Now it was only two hundred years before this time, viz, in 871, that a very famous victory had been gained by King Alfred over the Danes close to this very spot. “Four days after the battle of Reading,” says Asser, “King Æthelred, and Alfred, his brother, fought against the whole army of the pagans at Ashdown. * * * And the flower of the pagan youths were there slain, so that neither before nor since was ever such destruction known since the Saxons first gained Britain by their arms.” And it was in memory of this victory that, we are informed by local tradition, Alfred caused his men, the day after the battle, to cut out the White Horse, the standard of Hengist, on the hillside just under the castle. The name Hengist, or Hengst, itself means Stone Horse in the ancient language of the Saxons, and Bishop Nicholson, in his “English Atlas,” goes so far as to suppose the names of Hengist and Horsa to have been not proper at all, but simply emblematical.

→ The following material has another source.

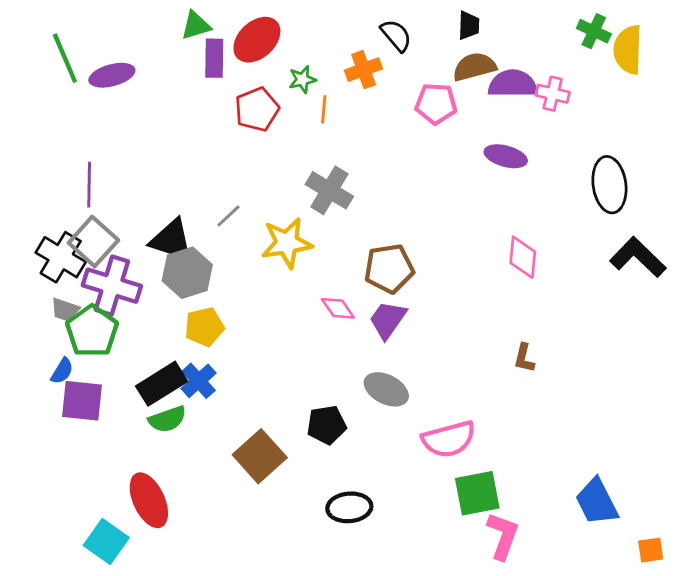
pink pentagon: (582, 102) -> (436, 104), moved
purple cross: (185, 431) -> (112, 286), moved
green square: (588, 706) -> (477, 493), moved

The Uffington horse measures 355 feet from the nose to the tail and 120 feet from the ear to the hoof. It faces to sinister, as do also those depicted upon all British coins. The slope of the portion of the hill upon which it is cut is 39°, but the declivity is very considerably greater beneath the figures. The exposure is southwest.

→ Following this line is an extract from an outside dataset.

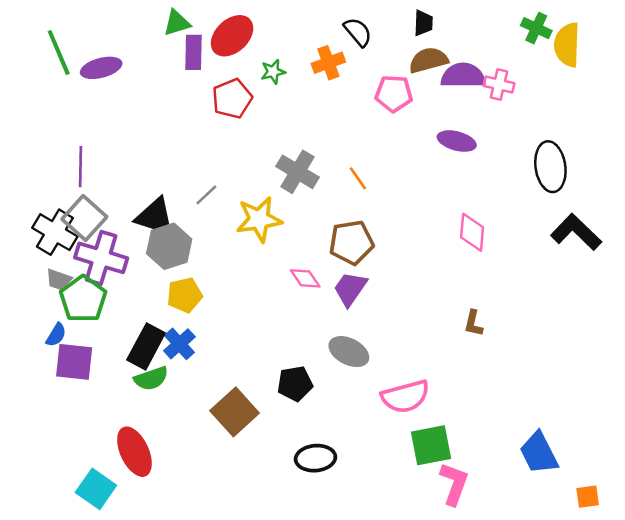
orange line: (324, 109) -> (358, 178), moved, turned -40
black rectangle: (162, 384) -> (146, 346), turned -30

The author then describes the White Horse on Bratton Hill, near Westbury, Wilts, now obliterated, the dimensions of which were, extreme length, 100 feet; height, nearly the same; from toe to chest, 54 feet, and gives accounts of several other White Horses, the antiquity of which is not so well established. He then (c) treats of the Red Horse in the lordship of Tysoe, in Warwickshire, as follows:

This is traditionally reported to have been cut in 1461, in memory of the exploits of Richard, Earl of Warwick, who was for many years one of the most prominent figures in the Wars of the Roses. The earl had in the early part of the year found himself, with a force of forty thousand men, opposed to Queen Margaret, with sixty thousand, at a place called Towton, near Tadcaster. Overborne by numbers, the battle was going against him, when, dismounting from his horse, he plunged his sword up to the hilt in the animal’s side, crying aloud that he would henceforth fight shoulder to shoulder with his men. Thereupon the soldiers, animated by their leader’s example, rushed forward with such impetuosity that the enemy gave way and flew precipitately. No less than twenty-eight thousand Lancastrians are said to have fallen in this battle and in the pursuit which followed, for the commands of Prince Edward were to give no quarter. It was to this victory that the latter owed his elevation to the throne, which took place immediately afterwards.

The Red Horse used to be scoured every year, upon Palm Sunday, at the expense of certain neighboring landowners who held their land by that tenure, and the scouring is said to have been as largely attended and to have been the occasion of as great festivity as that of the older horse in the adjoining county of Berks. The figure is about 54 feet in extreme length by about 31 in extreme height.